(EXERCISE INSTRUCTIONS): Could you reproduce, word for word, everything below from the line containing "ring dip: (152, 579)" down to the line containing "index tip: (123, 433)", with both of those lines included and no others?

>>

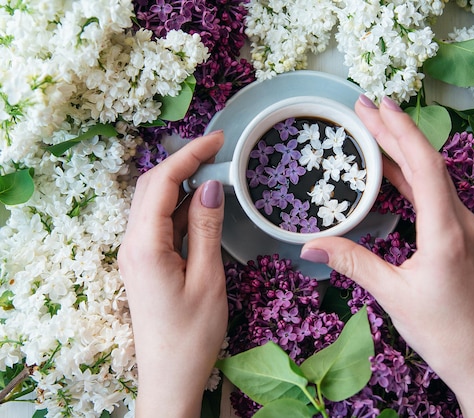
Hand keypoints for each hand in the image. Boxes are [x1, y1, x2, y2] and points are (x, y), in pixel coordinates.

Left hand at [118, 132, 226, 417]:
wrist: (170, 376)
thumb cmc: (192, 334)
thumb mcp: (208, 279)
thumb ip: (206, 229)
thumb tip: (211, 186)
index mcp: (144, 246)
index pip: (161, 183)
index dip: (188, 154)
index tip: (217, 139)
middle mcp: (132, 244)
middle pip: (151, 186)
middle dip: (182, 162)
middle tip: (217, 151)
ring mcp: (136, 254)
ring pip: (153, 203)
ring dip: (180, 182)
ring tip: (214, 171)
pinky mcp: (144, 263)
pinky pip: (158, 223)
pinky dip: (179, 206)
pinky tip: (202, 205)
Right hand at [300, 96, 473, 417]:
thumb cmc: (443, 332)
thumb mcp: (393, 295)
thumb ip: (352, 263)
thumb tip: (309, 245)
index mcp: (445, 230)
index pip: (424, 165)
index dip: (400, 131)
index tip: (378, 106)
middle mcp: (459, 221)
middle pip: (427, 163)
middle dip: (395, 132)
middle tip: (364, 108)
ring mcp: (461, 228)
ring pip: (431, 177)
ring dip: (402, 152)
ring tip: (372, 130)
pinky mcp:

<<
>>

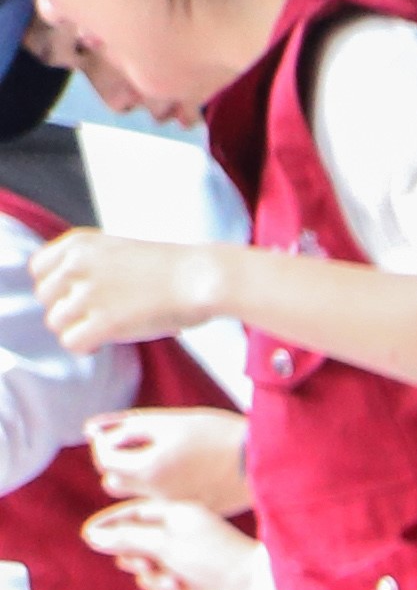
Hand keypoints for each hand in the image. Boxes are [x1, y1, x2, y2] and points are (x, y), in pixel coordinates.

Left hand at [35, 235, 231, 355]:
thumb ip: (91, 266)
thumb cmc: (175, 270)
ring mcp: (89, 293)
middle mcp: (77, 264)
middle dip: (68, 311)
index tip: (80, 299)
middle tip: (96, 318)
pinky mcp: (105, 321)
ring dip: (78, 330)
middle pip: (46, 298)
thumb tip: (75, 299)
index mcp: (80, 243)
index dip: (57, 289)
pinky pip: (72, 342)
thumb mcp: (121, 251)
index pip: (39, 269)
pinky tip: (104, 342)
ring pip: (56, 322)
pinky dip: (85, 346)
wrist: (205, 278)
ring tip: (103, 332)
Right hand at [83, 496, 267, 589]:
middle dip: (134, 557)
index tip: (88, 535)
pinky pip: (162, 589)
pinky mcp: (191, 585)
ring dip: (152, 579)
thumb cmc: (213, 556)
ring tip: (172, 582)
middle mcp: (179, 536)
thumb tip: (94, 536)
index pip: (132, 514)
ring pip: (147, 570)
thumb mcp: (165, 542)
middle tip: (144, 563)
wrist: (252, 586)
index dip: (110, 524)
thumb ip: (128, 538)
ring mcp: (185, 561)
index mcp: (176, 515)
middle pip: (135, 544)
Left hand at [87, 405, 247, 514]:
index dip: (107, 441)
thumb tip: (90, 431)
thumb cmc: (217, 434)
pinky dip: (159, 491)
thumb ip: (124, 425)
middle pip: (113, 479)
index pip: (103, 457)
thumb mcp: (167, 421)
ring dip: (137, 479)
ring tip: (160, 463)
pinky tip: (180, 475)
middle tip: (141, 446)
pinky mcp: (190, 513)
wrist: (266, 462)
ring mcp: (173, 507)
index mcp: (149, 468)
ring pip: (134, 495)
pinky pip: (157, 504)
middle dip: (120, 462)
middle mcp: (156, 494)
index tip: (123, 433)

<<

(SOLUTION TO THIS EXERCISE):
ring dip: (152, 579)
thumb cmc: (213, 556)
ring tip: (172, 582)
middle mcp: (179, 536)
thumb tip: (94, 536)
index pip: (132, 514)
ring pip: (147, 570)
thumb mcp: (165, 542)
middle tip: (144, 563)
wrist: (252, 586)
index dip: (110, 524)
thumb ip: (128, 538)
ring mcp: (185, 561)
index mcp: (176, 515)
middle pip: (135, 544)
Left hand at [87, 405, 247, 514]:
index dip: (107, 441)
thumb tip: (90, 431)
thumb cmc: (217, 434)
pinky dip: (159, 491)
thumb ip: (124, 425)
middle pip: (113, 479)
index pip: (103, 457)
thumb mcp: (167, 421)
ring dip: (137, 479)
ring tip: (160, 463)
pinky tip: (180, 475)
middle tip: (141, 446)
pinky mcp: (190, 513)
wrist: (266, 462)
ring mcp: (173, 507)
index mcp: (149, 468)
ring pip: (134, 495)
pinky pip: (157, 504)
middle dip: (120, 462)
middle mcp: (156, 494)
index tip: (123, 433)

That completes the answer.